วันเสาร์ที่ 5 เมษายน พ.ศ. 2551

Four Investing Mistakes to Avoid

Four Investing Mistakes to Avoid

Don't Become Your Portfolio's Worst Enemy

Investing Mistake 1: Spreading your investments too thin

Over the past several decades, Wall Street has preached the virtues of
diversification, drilling it into the minds of every investor within
earshot. Everyone from the CEO to the delivery boy knows that you
shouldn't keep all your eggs in one basket - but there's much more to
it than that. In fact, many people are doing more damage than good in
their effort to diversify. Like everything in life, diversification
can be taken too far. If you split up $100 into one hundred different
companies, each of those companies can, at best, have a tiny impact on
your portfolio. In the end, the brokerage fees and other transaction
costs may even exceed the profit from your investments.Investors that
are prone to this "dig-a-thousand-holes-and-put-a-dollar-in-each"
philosophy would be better served by investing in an index fund which,
by its very nature, is made up of many companies. Additionally, your
returns will mimic those of the overall market in almost perfect
lockstep.

Investing Mistake 2: Not accounting for time horizon

The type of asset in which you invest should be chosen based upon your
time frame. Regardless of your age, if you have capital that you will
need in a short period of time (one or two years, for example), you
should not invest that money in the stock market or equity based
mutual funds.

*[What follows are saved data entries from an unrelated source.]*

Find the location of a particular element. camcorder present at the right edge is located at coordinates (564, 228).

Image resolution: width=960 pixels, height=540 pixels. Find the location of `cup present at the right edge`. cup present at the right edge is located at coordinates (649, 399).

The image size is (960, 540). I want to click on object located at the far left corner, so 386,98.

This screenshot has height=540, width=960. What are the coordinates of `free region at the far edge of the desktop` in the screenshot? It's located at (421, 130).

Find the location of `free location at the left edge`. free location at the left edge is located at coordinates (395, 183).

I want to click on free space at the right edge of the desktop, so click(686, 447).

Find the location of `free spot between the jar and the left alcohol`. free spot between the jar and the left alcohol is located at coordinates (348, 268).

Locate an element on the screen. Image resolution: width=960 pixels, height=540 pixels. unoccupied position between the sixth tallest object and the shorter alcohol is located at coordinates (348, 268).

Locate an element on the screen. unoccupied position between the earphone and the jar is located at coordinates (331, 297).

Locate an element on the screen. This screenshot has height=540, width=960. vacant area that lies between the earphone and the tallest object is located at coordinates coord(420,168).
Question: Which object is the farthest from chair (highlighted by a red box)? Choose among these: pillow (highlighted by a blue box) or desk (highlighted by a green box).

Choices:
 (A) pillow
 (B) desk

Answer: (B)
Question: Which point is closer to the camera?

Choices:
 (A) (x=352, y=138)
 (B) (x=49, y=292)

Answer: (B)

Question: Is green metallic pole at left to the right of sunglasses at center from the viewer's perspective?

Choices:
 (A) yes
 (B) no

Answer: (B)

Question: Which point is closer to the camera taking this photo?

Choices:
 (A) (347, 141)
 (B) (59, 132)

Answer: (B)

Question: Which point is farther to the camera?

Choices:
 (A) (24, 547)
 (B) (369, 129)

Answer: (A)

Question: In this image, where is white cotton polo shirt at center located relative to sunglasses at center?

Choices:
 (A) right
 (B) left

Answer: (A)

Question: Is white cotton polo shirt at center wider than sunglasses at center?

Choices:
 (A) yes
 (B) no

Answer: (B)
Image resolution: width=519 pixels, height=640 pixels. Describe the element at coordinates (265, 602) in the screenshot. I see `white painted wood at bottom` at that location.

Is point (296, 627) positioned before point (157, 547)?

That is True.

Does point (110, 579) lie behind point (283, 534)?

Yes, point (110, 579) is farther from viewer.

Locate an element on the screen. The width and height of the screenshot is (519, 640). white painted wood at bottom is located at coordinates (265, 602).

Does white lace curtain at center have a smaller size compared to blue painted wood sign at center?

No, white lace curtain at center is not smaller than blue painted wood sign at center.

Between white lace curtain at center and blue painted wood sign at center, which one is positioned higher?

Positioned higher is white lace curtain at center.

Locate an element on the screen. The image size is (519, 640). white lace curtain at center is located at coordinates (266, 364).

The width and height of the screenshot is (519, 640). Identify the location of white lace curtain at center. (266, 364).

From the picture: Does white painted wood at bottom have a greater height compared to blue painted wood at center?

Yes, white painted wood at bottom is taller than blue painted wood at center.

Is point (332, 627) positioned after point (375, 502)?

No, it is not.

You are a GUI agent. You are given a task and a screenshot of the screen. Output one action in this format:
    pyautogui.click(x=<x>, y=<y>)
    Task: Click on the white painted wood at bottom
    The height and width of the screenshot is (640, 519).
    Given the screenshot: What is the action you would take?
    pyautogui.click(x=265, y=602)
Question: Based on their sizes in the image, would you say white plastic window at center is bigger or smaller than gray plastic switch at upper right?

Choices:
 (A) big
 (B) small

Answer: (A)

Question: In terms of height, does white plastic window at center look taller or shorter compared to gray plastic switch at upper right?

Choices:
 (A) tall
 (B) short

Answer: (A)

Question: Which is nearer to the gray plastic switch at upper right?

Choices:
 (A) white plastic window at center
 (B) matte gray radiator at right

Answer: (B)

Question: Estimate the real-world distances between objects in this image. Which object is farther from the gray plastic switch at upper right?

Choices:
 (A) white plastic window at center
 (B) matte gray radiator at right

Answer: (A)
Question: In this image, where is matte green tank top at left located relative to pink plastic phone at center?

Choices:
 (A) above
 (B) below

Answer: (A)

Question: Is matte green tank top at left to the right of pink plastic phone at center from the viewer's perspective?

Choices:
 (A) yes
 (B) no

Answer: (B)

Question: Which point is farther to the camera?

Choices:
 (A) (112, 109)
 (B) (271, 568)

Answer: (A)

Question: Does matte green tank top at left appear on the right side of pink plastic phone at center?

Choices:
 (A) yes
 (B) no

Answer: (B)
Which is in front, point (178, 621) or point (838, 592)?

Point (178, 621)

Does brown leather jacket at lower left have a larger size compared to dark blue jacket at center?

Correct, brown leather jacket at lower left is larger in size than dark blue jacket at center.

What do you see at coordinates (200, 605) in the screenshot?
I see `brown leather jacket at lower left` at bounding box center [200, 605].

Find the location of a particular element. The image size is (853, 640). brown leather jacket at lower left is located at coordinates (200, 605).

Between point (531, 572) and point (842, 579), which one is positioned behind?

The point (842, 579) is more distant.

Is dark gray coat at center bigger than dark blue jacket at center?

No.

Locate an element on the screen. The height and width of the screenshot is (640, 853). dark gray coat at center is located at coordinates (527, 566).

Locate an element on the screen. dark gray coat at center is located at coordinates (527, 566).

Although these types of investments offer the greatest
chance for long-term wealth building, they frequently experience
short-term gyrations that can wipe out your holdings if you are forced
to liquidate. Likewise, if your horizon is greater than ten years, it
makes no sense for you to invest a majority of your funds in bonds or
fixed income investments unless you believe the stock market is
grossly overvalued.

Investing Mistake 3: Frequent trading

I can name ten investors on the Forbes list, but not one person who
made their fortune from frequent trading. When you invest, your
fortune is tied to the fortune of the company. You are a part-owner of
a business; as the company prospers, so do you. Hence, the investor
who takes the time to select a great company has to do nothing more
than sit back, develop a dollar cost averaging plan, enroll in the
dividend reinvestment program and live his life. Daily quotations are
of no interest to him because he has no desire to sell. Over time, his
intelligent decision will pay off handsomely as the value of his
shares appreciates.

A trader, on the other hand, is one who buys a company because he
expects the stock to jump in price, at which point he will quickly
dump it and move on to his next target. Because it is not tied to the
economics of a company, but rather chance and human emotion, trading
is a form of gambling that has earned its reputation as a money maker
because of the few success stories (they never tell you about the
millionaire who lost it all on his next bet... traders, like gamblers,
have a very poor memory when it comes to how much they have lost).

Rational Thinking is the Key to Profits

Investing Mistake 4: Fear based decisions

The costliest mistakes are usually fear based. Many investors do their
research, select a great company, and when the market hits a bump in
the road - dump their stock for fear of losing money. This behavior is
absolutely foolish. The company is the same company as it was before
the market as a whole fell, only now it is selling for a cheaper
price. Common sense would dictate that you would purchase more at
these lower levels (indeed, companies such as Wal-Mart have become
giants because people like a bargain. It seems this behavior extends
to everything but their portfolio). The key to being a successful
investor is to, as one very wise man said, "...buy when blood is
running in the streets."

The simple formula of "buy low / sell high" has been around forever,
and most people can recite it to you.

In practice, only a handful of investors do it. Most see the crowd
heading for the exit door and fire escapes, and instead of staying
around and buying up a company for ridiculous levels, panic and run
out with them. True money is made when you, as an investor, are
willing to sit down in the empty room that everyone else has left, and
wait until they recognize the value they left behind. When they do run
back in, you will be holding all of the cards. Your patience will be
rewarded with profit and you will be considered "brilliant"
(ironically by the same people that called you an idiot for holding on
to the company's stock in the first place).